======== EXTRACT

# Did Michael Jai White ever consider MMA?



## BouncyJones

This YouTube clip is pretty neat to watch. He's got some neat ideas.


----------



## Rauno

Don't know anything about his martial arts skill but the way he keeps himself in shape tells that he trains hard.


----------



## BigDeadFreak

That's a really interesting video. I've never seriously studied a striking art but what he's saying seems to make a lot of sense. I wonder why boxers throw punches like that? It would appear to be the same in Muay Thai and kick boxing so is it just ignorance of how striking works or does it help to generate more power. Maybe it helps when trying to throw combinations as Karate seems more in line with the second set of punches he was throwing and, as far as I know, Karate is focussed more on single, powerful strikes rather than combinations.

Never the less, it's very interesting and I'd love to hear some more educated views from people who actually practice some of these styles.


----------



## Uchaaa

Not telegraphing is beeing teached every karate lesson. Its difficult to do it because your body naturally wants to telegraphe. It must be trained over and over again.


----------



## Chileandude

i'm not sure, but he looks like he would seriously **** up some of the other martial arts action actors out there if put on a cage.


----------



## Hawndo

That was actually pretty interesting. He's a pretty awesome guy, OT hope the make Mortal Kombat: Rebirth with him as Jax


----------



## vilify

rampage should go train with this guy


----------



## limba

MJW is one tough dude, no matter what you say!
He might not have everything that is needed in order to succed as an elite MMA fighter, but if i think he would have been capable of great things in this sport, should have he started training MMA like 5-6 years ago.
He is just a natural. The ways he keeps in shape shows he is a competitor.
PS: i think MJW would wreck Kimbo!
And i think he could be a good striking trainer


----------



## mikegll

I agree with Rampage training with him :thumb02:


----------

================

EXERCISE A => Duplicate the part of the Michael Jai White thread between "## BigDeadFreak" and "and over again.", inclusive.
The thread above and the entries below come from unrelated sources.

======== WORKING DATA

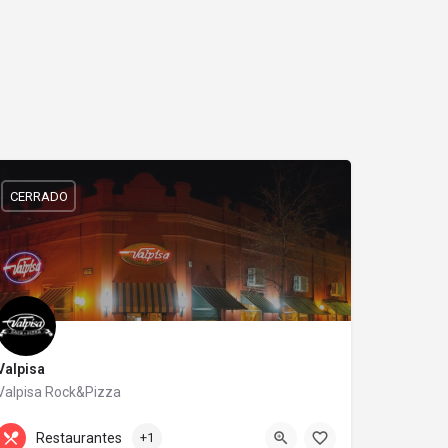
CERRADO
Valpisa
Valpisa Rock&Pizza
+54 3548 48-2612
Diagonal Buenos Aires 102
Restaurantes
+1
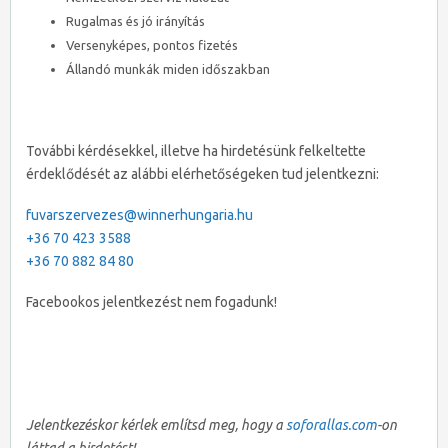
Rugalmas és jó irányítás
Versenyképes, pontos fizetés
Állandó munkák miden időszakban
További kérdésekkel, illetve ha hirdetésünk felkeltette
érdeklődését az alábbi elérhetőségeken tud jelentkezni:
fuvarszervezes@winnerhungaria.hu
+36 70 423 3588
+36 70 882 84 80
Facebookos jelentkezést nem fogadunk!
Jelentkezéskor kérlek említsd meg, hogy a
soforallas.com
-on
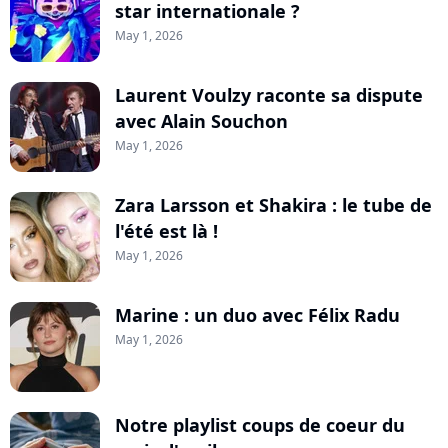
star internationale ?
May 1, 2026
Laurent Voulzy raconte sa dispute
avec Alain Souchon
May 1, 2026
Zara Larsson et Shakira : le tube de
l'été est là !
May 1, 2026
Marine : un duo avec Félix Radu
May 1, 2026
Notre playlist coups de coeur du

================
======== WORKING DATA

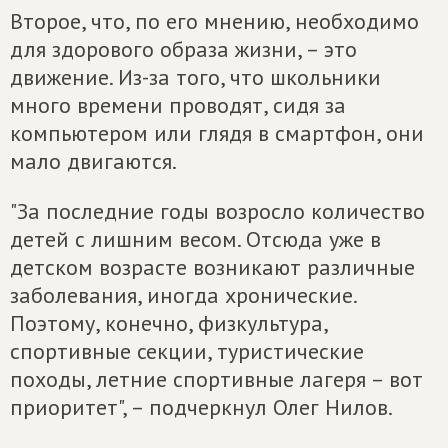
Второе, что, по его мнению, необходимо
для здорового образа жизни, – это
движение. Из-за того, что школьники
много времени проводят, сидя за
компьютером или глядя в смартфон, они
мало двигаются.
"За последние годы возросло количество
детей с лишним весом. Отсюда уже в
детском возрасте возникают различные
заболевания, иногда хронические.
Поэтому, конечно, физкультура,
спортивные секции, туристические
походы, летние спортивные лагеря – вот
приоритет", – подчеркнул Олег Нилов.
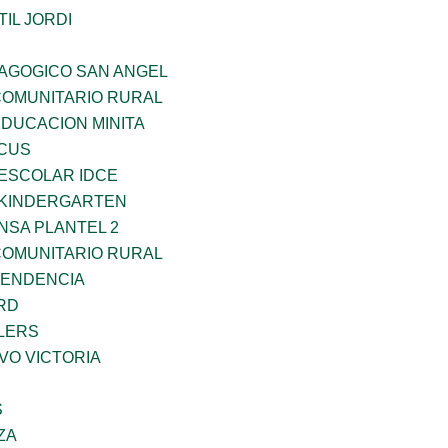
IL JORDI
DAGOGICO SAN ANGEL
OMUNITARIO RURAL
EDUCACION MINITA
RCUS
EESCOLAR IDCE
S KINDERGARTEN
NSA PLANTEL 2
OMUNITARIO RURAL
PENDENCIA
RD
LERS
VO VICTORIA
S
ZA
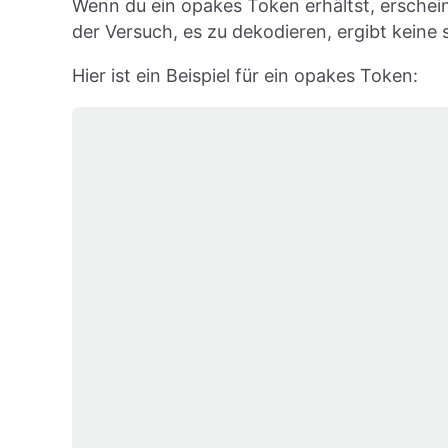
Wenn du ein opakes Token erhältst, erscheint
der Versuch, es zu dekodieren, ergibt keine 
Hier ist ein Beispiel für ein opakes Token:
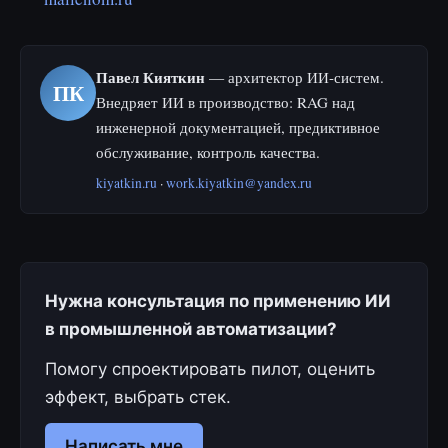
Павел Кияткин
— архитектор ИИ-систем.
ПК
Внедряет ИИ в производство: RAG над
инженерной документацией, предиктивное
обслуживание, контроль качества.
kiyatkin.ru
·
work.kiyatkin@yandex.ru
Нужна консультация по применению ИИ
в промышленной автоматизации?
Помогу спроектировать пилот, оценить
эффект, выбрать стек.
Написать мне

================

EXERCISE B => Gather every line of the entries that contains the word "Token".

WRITTEN SOLUTION A =>
## BigDeadFreak

That's a really interesting video. I've never seriously studied a striking art but what he's saying seems to make a lot of sense. I wonder why boxers throw punches like that? It would appear to be the same in Muay Thai and kick boxing so is it just ignorance of how striking works or does it help to generate more power. Maybe it helps when trying to throw combinations as Karate seems more in line with the second set of punches he was throwing and, as far as I know, Karate is focussed more on single, powerful strikes rather than combinations.

Never the less, it's very interesting and I'd love to hear some more educated views from people who actually practice some of these styles.


----------



## Uchaaa

Not telegraphing is beeing teached every karate lesson. Its difficult to do it because your body naturally wants to telegraphe. It must be trained over and over again.

WRITTEN SOLUTION B =>
Wenn du ein opakes Token erhältst, erscheint
Hier ist ein Beispiel für ein opakes Token:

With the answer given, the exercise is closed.